The paper where I got my start is The News Virginian, here in my home base of operations, Waynesboro. I remember the weekly all-staff meeting with the publisher at the time, a hard-to-like fellow, always angry about something, that was highlighted by his weekly rant about how we were losing the circulation battle with the other local paper, The News Leader, based in Staunton.
My first year at the NV was in 1995, and us losing the battle meant the Leader was getting around 12,000 readers a day, and our NV had dipped to 11,000 a day.
The most up-to-date numbers on their circulations will tell you how far things have fallen: the Leader, according to data from the VPA, was at 3,980 per day in 2023, and the NV was at, gasp, 2,352.
The toilet has been flushed; the water is circling the bowl.

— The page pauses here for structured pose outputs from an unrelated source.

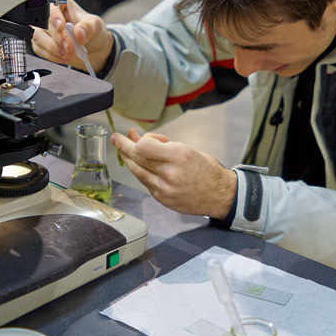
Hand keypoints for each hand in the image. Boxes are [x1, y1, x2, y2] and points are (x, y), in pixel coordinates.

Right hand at [31, 0, 113, 73]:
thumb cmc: (90, 29)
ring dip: (52, 48)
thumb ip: (88, 27)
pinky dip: (52, 56)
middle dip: (56, 37)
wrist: (91, 46)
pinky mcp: (39, 41)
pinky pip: (39, 49)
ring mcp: (40, 27)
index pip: (49, 4)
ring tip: (68, 53)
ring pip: (36, 36)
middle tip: (69, 47)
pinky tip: (64, 57)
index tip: (61, 26)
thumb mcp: (95, 25)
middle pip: (41, 21)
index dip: (53, 16)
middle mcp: (46, 11)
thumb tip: (79, 33)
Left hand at [111, 129, 237, 218]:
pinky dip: (140, 172)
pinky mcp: (161, 198)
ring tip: (122, 149)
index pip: (143, 146)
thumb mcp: (187, 149)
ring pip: (136, 171)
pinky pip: (144, 182)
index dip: (141, 140)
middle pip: (136, 157)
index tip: (146, 137)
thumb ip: (161, 145)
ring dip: (127, 159)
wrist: (219, 195)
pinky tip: (139, 165)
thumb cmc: (206, 169)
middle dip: (124, 146)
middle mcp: (170, 173)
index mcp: (179, 156)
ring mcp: (164, 188)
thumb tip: (137, 136)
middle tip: (116, 138)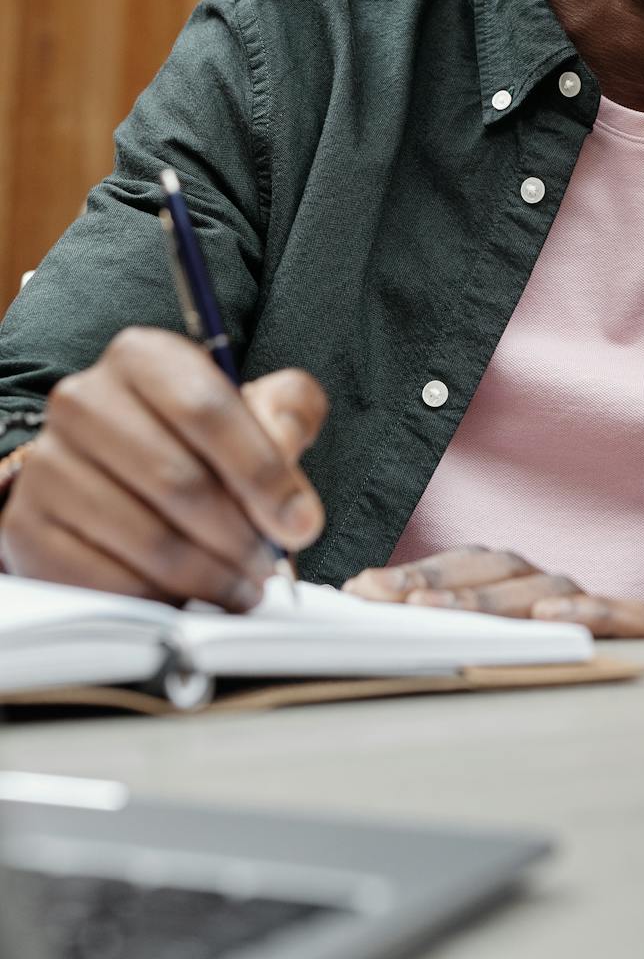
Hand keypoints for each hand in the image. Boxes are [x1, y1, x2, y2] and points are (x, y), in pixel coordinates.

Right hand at [0, 327, 327, 610]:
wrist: (105, 473)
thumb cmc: (190, 440)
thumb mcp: (250, 407)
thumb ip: (288, 414)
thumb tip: (289, 462)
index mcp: (142, 357)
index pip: (206, 410)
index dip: (262, 473)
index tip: (300, 523)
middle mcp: (83, 400)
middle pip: (178, 481)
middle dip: (241, 537)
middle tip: (269, 566)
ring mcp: (48, 465)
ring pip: (148, 540)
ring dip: (209, 576)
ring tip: (240, 586)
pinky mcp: (29, 529)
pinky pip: (107, 583)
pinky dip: (160, 601)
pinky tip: (189, 597)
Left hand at [343, 546, 643, 638]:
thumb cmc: (561, 683)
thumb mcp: (501, 660)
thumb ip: (452, 640)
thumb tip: (373, 618)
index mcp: (516, 585)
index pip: (461, 566)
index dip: (413, 574)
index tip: (362, 590)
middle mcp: (552, 586)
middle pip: (496, 570)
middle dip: (439, 583)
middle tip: (394, 602)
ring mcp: (597, 602)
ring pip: (545, 587)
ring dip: (494, 598)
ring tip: (448, 611)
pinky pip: (621, 612)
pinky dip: (589, 610)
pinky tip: (554, 617)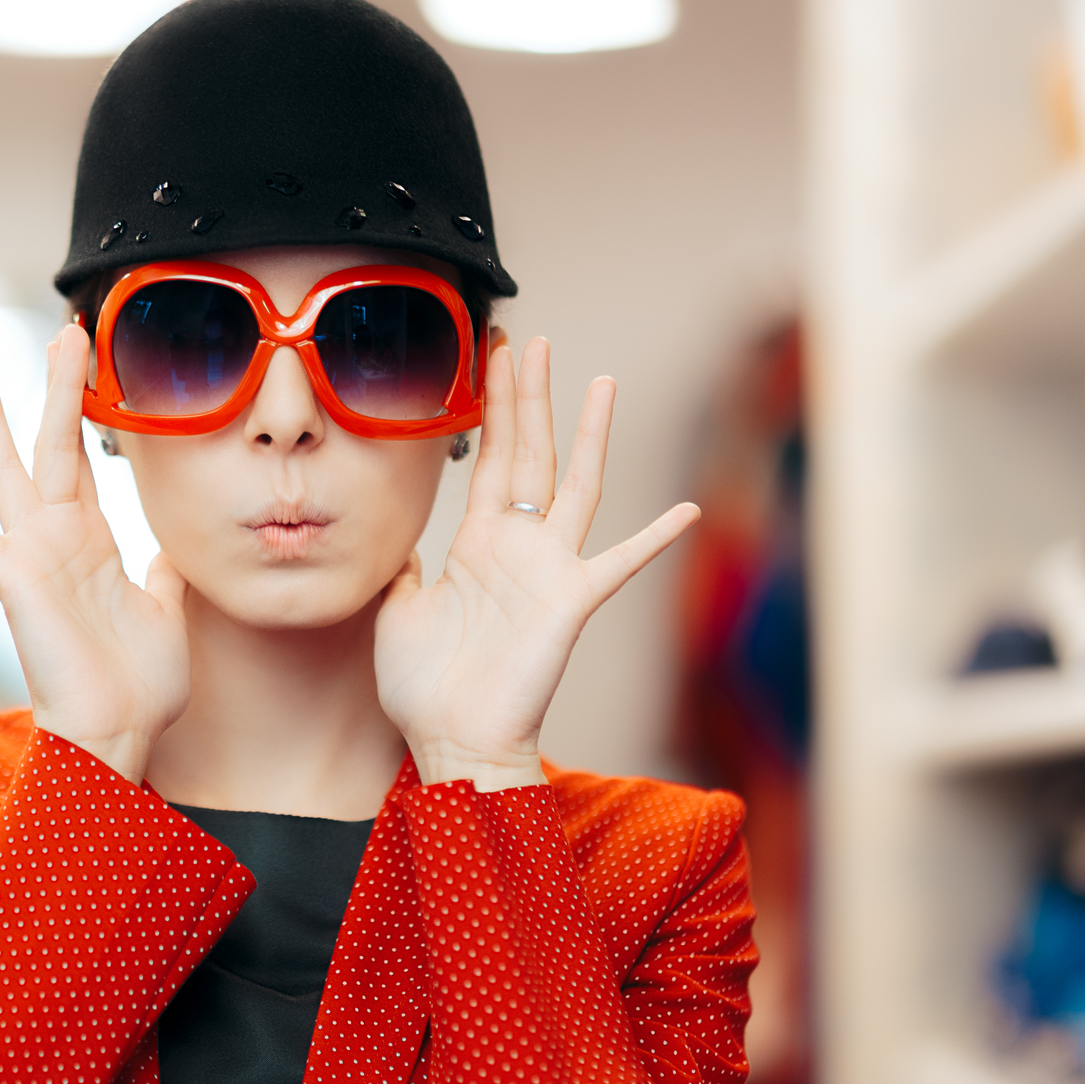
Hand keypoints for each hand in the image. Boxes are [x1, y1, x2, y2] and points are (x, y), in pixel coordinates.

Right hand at [0, 325, 191, 783]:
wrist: (119, 734)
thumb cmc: (140, 684)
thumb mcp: (167, 611)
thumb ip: (162, 572)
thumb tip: (169, 549)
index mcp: (93, 544)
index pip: (89, 464)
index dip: (90, 415)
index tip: (92, 365)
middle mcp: (57, 541)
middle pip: (54, 447)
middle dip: (58, 389)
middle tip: (63, 330)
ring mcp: (32, 558)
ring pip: (12, 471)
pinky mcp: (14, 583)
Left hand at [375, 337, 698, 791]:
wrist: (450, 743)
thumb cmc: (424, 687)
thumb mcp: (397, 611)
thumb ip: (405, 568)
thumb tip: (398, 541)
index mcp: (477, 545)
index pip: (487, 460)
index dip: (491, 409)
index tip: (491, 358)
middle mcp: (518, 547)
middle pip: (528, 454)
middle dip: (528, 396)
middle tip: (530, 339)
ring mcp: (549, 571)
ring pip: (575, 486)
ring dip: (589, 435)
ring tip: (601, 381)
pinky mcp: (570, 603)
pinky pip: (619, 564)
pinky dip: (654, 540)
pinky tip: (687, 511)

And it’s only going to get worse, with talented writers like Teel and Barber just the latest among the many talents in our business being given their pink-slips.
It’s not good for them, because the market is flooded with talented journalists trying to figure out a way to pay the bills, and it’s not good for readers who want to read in-depth articles about their local college and pro sports teams.

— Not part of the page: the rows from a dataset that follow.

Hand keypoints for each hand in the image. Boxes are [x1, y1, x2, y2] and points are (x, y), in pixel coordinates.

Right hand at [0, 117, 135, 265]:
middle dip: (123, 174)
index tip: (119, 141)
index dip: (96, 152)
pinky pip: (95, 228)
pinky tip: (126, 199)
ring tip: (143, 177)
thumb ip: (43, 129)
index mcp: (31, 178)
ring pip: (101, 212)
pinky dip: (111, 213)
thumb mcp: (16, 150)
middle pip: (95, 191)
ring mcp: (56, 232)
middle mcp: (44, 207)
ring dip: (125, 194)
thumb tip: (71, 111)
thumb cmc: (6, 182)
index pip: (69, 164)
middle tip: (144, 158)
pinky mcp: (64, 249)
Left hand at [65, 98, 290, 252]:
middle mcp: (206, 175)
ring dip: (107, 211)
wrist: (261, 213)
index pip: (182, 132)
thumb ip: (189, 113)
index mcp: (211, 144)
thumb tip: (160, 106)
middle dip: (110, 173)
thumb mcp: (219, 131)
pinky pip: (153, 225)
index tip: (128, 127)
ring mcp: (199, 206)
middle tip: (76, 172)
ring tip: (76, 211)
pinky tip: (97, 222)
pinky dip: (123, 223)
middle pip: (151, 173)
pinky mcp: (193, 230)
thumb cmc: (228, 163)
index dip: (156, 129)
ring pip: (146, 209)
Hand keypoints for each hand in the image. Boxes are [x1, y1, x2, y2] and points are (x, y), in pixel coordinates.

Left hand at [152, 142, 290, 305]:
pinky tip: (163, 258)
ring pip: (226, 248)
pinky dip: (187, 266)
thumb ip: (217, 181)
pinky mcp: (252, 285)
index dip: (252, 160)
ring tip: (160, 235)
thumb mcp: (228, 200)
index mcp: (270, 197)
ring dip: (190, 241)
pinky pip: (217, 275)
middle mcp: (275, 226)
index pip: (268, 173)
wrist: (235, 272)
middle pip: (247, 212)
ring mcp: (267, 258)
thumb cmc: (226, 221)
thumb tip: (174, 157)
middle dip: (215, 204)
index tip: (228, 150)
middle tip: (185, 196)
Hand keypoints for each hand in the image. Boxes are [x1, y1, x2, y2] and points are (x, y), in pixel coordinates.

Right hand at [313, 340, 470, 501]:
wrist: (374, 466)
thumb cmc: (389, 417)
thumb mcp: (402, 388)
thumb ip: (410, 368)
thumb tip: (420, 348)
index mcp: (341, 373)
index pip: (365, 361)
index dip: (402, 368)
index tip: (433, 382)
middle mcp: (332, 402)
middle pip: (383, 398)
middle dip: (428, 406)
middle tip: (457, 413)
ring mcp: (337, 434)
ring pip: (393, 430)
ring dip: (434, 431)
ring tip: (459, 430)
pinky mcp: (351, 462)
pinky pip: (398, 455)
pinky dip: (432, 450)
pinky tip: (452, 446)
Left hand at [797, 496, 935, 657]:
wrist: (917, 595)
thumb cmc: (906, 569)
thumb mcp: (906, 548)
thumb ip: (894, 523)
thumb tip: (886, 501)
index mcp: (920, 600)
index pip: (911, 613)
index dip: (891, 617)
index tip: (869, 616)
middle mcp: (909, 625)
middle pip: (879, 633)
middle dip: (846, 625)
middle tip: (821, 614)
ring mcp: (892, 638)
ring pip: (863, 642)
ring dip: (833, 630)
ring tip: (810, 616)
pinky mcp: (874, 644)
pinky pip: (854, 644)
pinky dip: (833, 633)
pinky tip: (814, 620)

Where this is going for society is even more not good, if you can excuse my garbled syntax there.
I’ll share here what I shared with a colleague who called me today to gossip about the news involving Teel and Barber: that my big concern is, when Lee Enterprises announces its next round of layoffs, what does this mean for the people who are served by the 11 newspapers that Lee owns when it comes to coverage of, say, the local city council, the local board of supervisors and school board?

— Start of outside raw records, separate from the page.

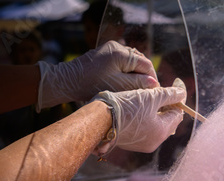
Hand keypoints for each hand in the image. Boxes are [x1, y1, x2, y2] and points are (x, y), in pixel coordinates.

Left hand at [37, 41, 158, 110]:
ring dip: (138, 72)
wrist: (68, 80)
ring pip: (133, 60)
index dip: (152, 78)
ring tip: (140, 87)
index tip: (155, 90)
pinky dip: (129, 70)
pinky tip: (129, 80)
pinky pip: (124, 60)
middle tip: (149, 90)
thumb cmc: (92, 85)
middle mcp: (117, 46)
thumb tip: (154, 83)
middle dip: (146, 75)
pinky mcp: (106, 52)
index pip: (145, 64)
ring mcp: (111, 48)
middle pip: (140, 60)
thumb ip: (137, 83)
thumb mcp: (118, 86)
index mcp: (121, 53)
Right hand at [92, 86, 185, 153]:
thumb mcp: (151, 97)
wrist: (97, 119)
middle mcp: (154, 142)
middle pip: (168, 120)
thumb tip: (182, 93)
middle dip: (168, 104)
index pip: (178, 113)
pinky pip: (144, 128)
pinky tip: (139, 106)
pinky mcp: (129, 142)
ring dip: (157, 110)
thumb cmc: (126, 107)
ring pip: (156, 124)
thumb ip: (169, 95)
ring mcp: (141, 144)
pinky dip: (145, 117)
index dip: (178, 97)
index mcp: (162, 132)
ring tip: (151, 96)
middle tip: (164, 89)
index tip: (176, 83)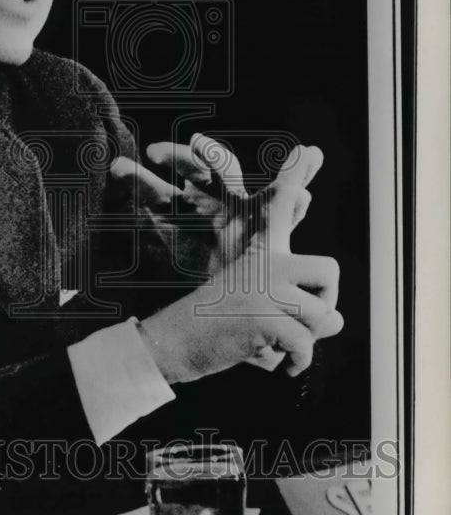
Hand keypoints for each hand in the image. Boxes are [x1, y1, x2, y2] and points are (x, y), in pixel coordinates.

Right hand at [137, 145, 341, 380]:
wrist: (173, 346)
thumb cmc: (217, 329)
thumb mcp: (258, 310)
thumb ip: (299, 308)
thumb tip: (339, 320)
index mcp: (257, 251)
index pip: (281, 207)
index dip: (295, 177)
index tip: (309, 150)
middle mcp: (263, 261)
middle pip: (329, 270)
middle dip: (325, 303)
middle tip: (297, 321)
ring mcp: (263, 286)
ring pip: (323, 315)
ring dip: (304, 343)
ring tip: (274, 345)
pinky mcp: (262, 314)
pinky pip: (306, 343)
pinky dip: (296, 362)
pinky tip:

Who do people go to if the police department or sheriff’s office is doing things that are out of bounds?
I saw, in a discussion thread on the Teel-Barber news, a question from one observer to the effect that, who attends the postgame press conferences at UVA Football and UVA Basketball with those guys gone?
Bigger there, to me, is, who pushes back against the party line on the recent issue roiling UVA Health, or on the effort by a conservative alumni group to remake the University in their version of the image of Jefferson?
Barber labeled me “fringe media” for the series of stories that I wrote in the spring about the contract status of UVA Basketball coach Tony Bennett, and I embraced what I assumed he’d intended as a slur, because, let’s be honest, as much as I get a kick out of writing about the day-to-day stuff, society needs a “fringe media” that builds on the work of those in the media who keep tabs on what’s going on day-to-day.
I can do what I do, and do well, because, one, I figured out a long time ago how to make money as an interwebs journalist, and two, there are other journalists out there covering press conferences and city council and school board meetings, the vast majority of which are utterly uneventful, but still, somebody needs to be there, with a pen and notebook, just to let folks know, we’re watching.
The last thing I want to have to do is scale up to be able to hire people to sit in a city council chambers for the purpose of keeping tabs, or to ask Tony Elliott about why he ran the ball on third-and-5 on the edge of the red zone, pretending like it matters.
Basically, I want to keep being “fringe,” so today’s news about two top-notch sportswriters losing their jobs, yeah, it impacts me, too.